#### Description of the task
Across the entries that follow, count each line holding "Assays" and state the total alone.

#### Collected data

☆ ☆ ☆

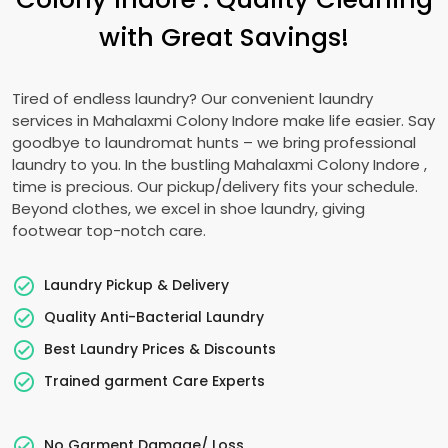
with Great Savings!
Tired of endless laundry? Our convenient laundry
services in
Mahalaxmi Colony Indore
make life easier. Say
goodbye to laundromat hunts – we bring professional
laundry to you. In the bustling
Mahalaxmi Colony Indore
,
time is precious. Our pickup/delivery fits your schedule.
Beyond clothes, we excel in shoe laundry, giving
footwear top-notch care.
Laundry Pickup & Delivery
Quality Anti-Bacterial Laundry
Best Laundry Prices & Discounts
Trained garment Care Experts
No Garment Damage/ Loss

☆ ☆ ☆

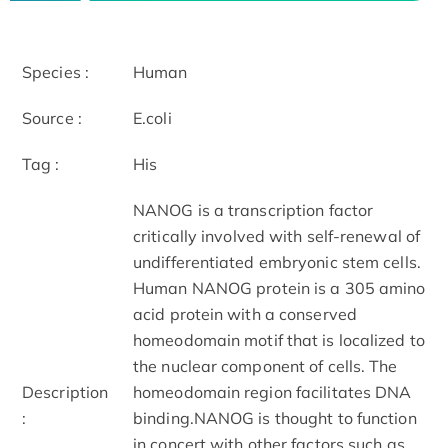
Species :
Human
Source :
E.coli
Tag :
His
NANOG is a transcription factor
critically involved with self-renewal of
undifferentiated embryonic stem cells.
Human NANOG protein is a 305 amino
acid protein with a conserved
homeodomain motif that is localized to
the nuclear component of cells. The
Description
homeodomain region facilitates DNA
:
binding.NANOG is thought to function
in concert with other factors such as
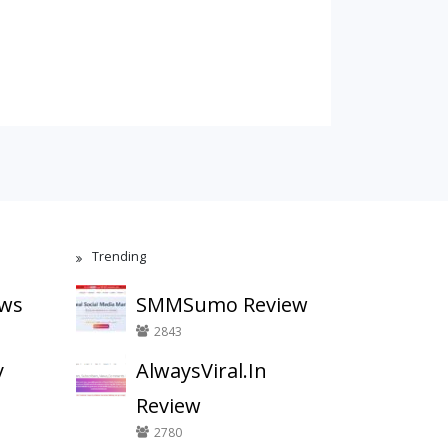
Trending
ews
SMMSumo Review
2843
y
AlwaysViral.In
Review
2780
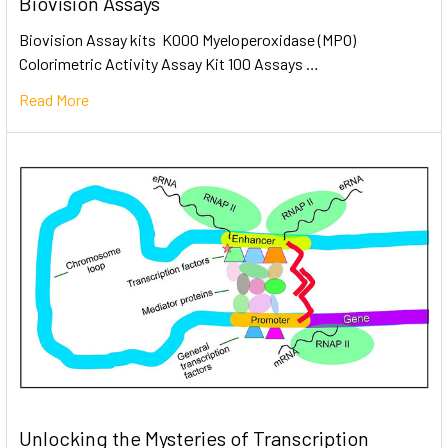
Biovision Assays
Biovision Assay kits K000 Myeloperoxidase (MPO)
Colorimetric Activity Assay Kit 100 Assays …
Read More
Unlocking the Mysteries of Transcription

☆ ☆ ☆

#### Task solution
2